Citizen Lab, based at the University of Toronto’s Munk School of Global Affairs, has been working for many years to expose cyber-espionage campaigns, find major security flaws in digital devices, and identify the myriad of threats emerging from the intersection of Big Data and Big Brother. Its experience in uncovering global cyber-espionage campaigns dates back to 2009’s Tracking Ghostnet report.
Deibert says civil society worldwide is now facing an epidemic of targeted digital espionage, yet little information about it comes into the public domain, partly he says due to government inaction or unwillingness, but also due in part to the existence of private sector proprietary products that represent significant commercial value when used by paying clients.
Software hacking tools are a hot commodity: if you can’t write the code yourself, you can buy off-the-shelf tools to invade pretty much anything.
A million dollars will get you every keystroke, sound, message and GPS location reading possible from multiple iPhone users once you buy the software that’s available out there. (Remember the iPhone/FBI case involving the San Bernadino terrorists? The FBI wanted Apple to provide a back door hack, but without that company’s cooperation, the agency then went “rogue” and bought some software for itself.)
Citizen Lab has previously investigated and reported on how similar software, developed by an Israeli company, was used by the Mexican government to target a groups of international investigators digging into human rights violations in Mexico, for example.
In analyzing the technical details associated with the Russia-aligned campaign and its identifiable modus operandi, the Citizen Lab research team illustrated how the twin strategies of phishing and tainted leaks can be used to penetrate civil society targets, and to sow mistrust and disinformation, say, during an election campaign or national referendum.

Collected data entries
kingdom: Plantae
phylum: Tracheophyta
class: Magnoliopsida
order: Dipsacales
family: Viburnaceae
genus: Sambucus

*What you will do*:
1) According to the Citizen Lab passage, why does little information about targeted digital espionage against civil society reach the public domain? Answer in one to three sentences.
2) Please write the text that follows the last sentence of the Citizen Lab passage.

*Final results*:
1) Deibert attributes it partly to government inaction or unwillingness. It is also partly because the spying tools are private sector proprietary products that carry significant commercial value when paying clients use them.

2)
“Tainted leaks plant fakes in a forest of facts in an attempt to make them credible by association with genuine, stolen documents,” noted senior researcher John Scott-Railton.
The Citizen Lab researchers have not conclusively linked the identified cyber-campaign with a particular Russian government entity, but they say many elements of the campaign overlap with groups previously identified as Russia-affiliated by other reports. This overlap includes operations associated with the successful breach in 2016 of the email account of John Podesta, the former chairman of the 2016 Hillary Clinton presidential campaign.
In one way or another, that breach influenced the Presidential election.
“There’s no doubt in my mind that actors affiliated with the Russian government tried to influence the U.S. election process,” Deibert stated confidently. “They are the ones that were responsible for breaching the computer systems of the DNC, John Podesta’s emails, as well as many other groups that we identified in our report, groups and individuals.”
Looking beyond cyber-crime for profit, although that is clearly still a good motivator, we are seeing how the Internet is being controlled and manipulated by governments in order to censor, monitor, and influence their citizens, thanks to the work done at Citizen Lab.